• Problem statement
Output the listing word for word, minus pictures.

**** Given data

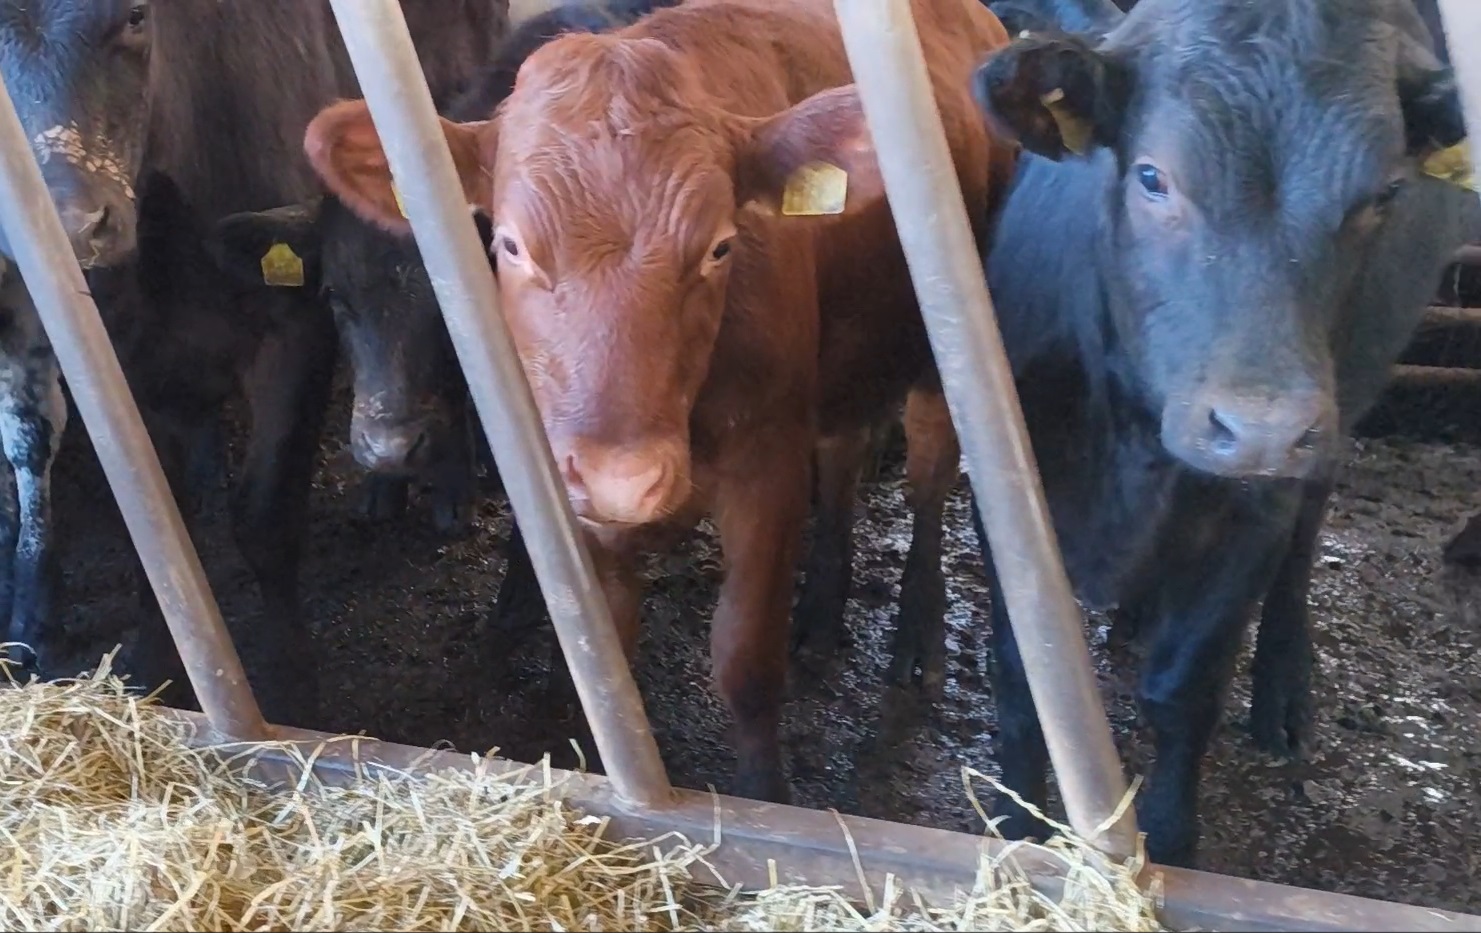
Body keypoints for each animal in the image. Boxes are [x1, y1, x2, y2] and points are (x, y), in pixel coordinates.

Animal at [0, 0, 510, 723]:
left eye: (135, 15)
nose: (71, 231)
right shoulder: (118, 356)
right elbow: (156, 519)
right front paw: (154, 668)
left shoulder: (296, 331)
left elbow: (266, 516)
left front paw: (290, 687)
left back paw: (455, 488)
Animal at [302, 0, 1017, 801]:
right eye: (511, 245)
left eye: (720, 246)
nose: (624, 477)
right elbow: (605, 648)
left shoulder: (766, 467)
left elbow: (745, 659)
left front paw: (764, 794)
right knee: (842, 454)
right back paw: (822, 608)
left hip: (943, 344)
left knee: (930, 476)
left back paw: (917, 633)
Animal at [961, 0, 1473, 867]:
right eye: (1151, 176)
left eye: (1382, 193)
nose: (1263, 428)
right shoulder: (1008, 484)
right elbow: (1023, 676)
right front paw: (1017, 831)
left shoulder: (1248, 516)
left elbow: (1183, 688)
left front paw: (1168, 838)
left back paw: (1282, 689)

********

• Response
Body keypoints for each animal in the image. Boxes are [x1, y1, x2, y2] and points are (x, y), in pixel coordinates.

Animal at [0, 0, 510, 723]:
left eye: (135, 15)
nose: (71, 231)
right shoulder: (118, 356)
right elbow: (156, 519)
right front paw: (154, 668)
left shoulder: (296, 331)
left elbow: (266, 516)
left front paw: (290, 687)
left back paw: (455, 488)
Animal at [302, 0, 1017, 801]:
right eye: (511, 245)
left eye: (720, 246)
nose: (624, 477)
right elbow: (605, 648)
left shoulder: (766, 467)
left elbow: (745, 659)
left front paw: (764, 794)
right knee: (842, 454)
right back paw: (822, 608)
left hip: (943, 344)
left knee: (930, 476)
left back paw: (917, 633)
Animal at [961, 0, 1473, 867]:
right eye: (1151, 176)
left eye: (1382, 193)
nose: (1263, 428)
right shoulder: (1008, 484)
right elbow: (1023, 676)
right front paw: (1017, 831)
left shoulder: (1248, 516)
left elbow: (1183, 688)
left front paw: (1168, 838)
left back paw: (1282, 689)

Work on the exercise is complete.